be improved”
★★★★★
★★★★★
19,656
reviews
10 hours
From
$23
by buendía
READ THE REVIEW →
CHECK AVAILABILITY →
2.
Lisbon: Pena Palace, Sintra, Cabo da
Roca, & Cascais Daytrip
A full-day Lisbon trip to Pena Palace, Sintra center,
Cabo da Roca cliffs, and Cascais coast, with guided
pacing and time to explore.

#####

Schriftliche Aufgabe: Gib die Zeilen sämtlicher Einträge oben unverändert zurück.

Ergebnis:
be improved”
★★★★★
★★★★★
19,656
reviews
10 hours
From
$23
by buendía
READ THE REVIEW →
CHECK AVAILABILITY →
2.
Lisbon: Pena Palace, Sintra, Cabo da
Roca, & Cascais Daytrip
A full-day Lisbon trip to Pena Palace, Sintra center,
Cabo da Roca cliffs, and Cascais coast, with guided
pacing and time to explore.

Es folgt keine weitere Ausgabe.